FOX’s John Stossel hit the nail on the head, quipping, “That's right. Obama's Regulation Czar is so concerned about citizens thinking the wrong way that he proposed sending government agents to ‘infiltrate’ these groups and manipulate them. This reads like an Onion article: Powerful government official proposes to combat paranoid conspiracy groups that believe the government is out to get them...by proving that they really are out to get them.”

And the RightHaven case has only fueled the fears – especially since evidence points to potentially close ties between the Obamas and Gibson.

Recently targeted by RightHaven, outraged members of the conspiracy message board godlikeproductions.com (GLP) set out to get to the bottom of the matter, digging in RightHaven CEO Steven A. Gibson’s background.

According to a resume found on the Net, Gibson attended the Chicago-Kent Collage of Law and graduated cum laude in 1990, and, his work history states, “Prior to establishing his own firm, Mr.
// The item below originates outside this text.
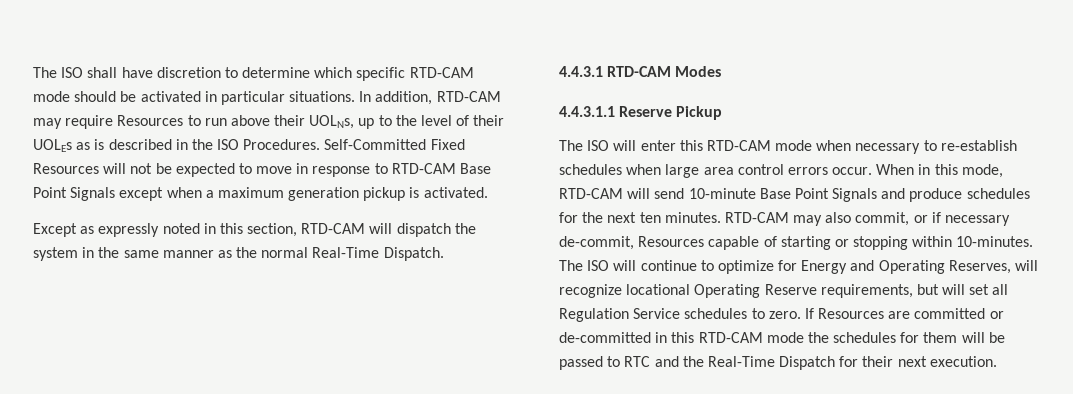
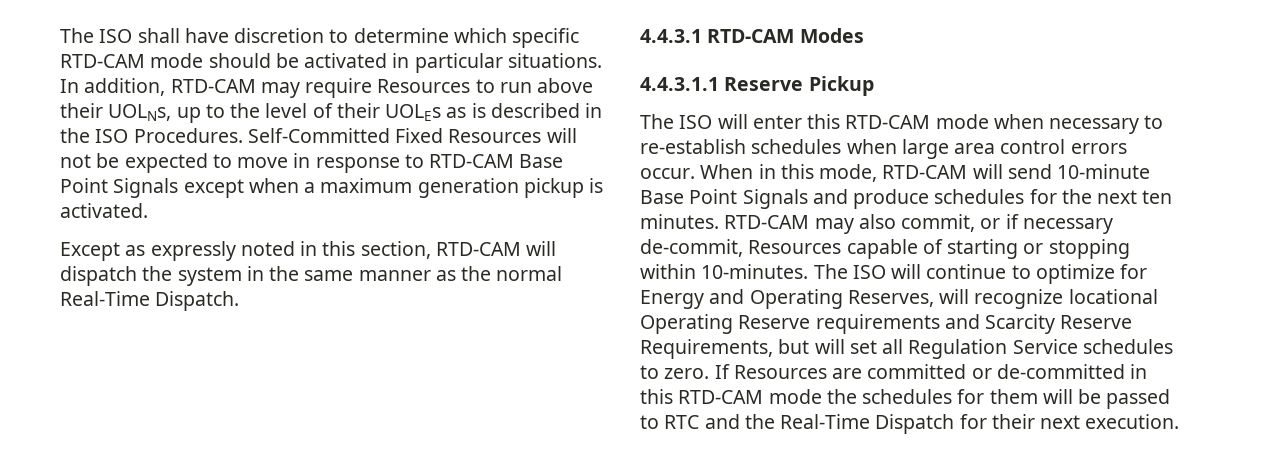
[820,284,913,298] requirements, -> [815,314,1133,334] [640,339,773,359] requirements and Scarcity Reserve Requirements,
Gibson was an associate at Sidley Austin LLP,” a Chicago-based law firm.

President Obama’s Wikipedia page, in turn, states that “In late 1988, Obama entered Harvard Law School. . . During his summers, he returned to Chicago, where he worked as a summer associate at the law firms of Sidley Austin in 1989 and Hopkins & Sutter in 1990.”

Coincidence? GLPers don’t think so, especially considering that Michelle Obama, too, is in the picture. “She met Barack Obama when they were among the few African Americans at their law firm, Sidley Austin . . . and she was assigned to mentor him as a summer associate.” (Wikipedia)

“At the firm,” the Wikipedia page goes on, “she worked on marketing and intellectual property,” the latter being Gibson’s specialty as well.

In other words, it would be reasonable to assume that Barack and Michelle Obama and Steven Gibson have known each other for 20 years and (of course this is conjecture) may even have been, or still be, friends. Making Gibson the perfect henchman, the conspiracists surmise, to carry out Obama’s death sentence on free Internet speech and open dissent.

Tall tales or the beginning of the end for a truly free Internet? We’ll see; but we will keep our eyes open to other warning signs.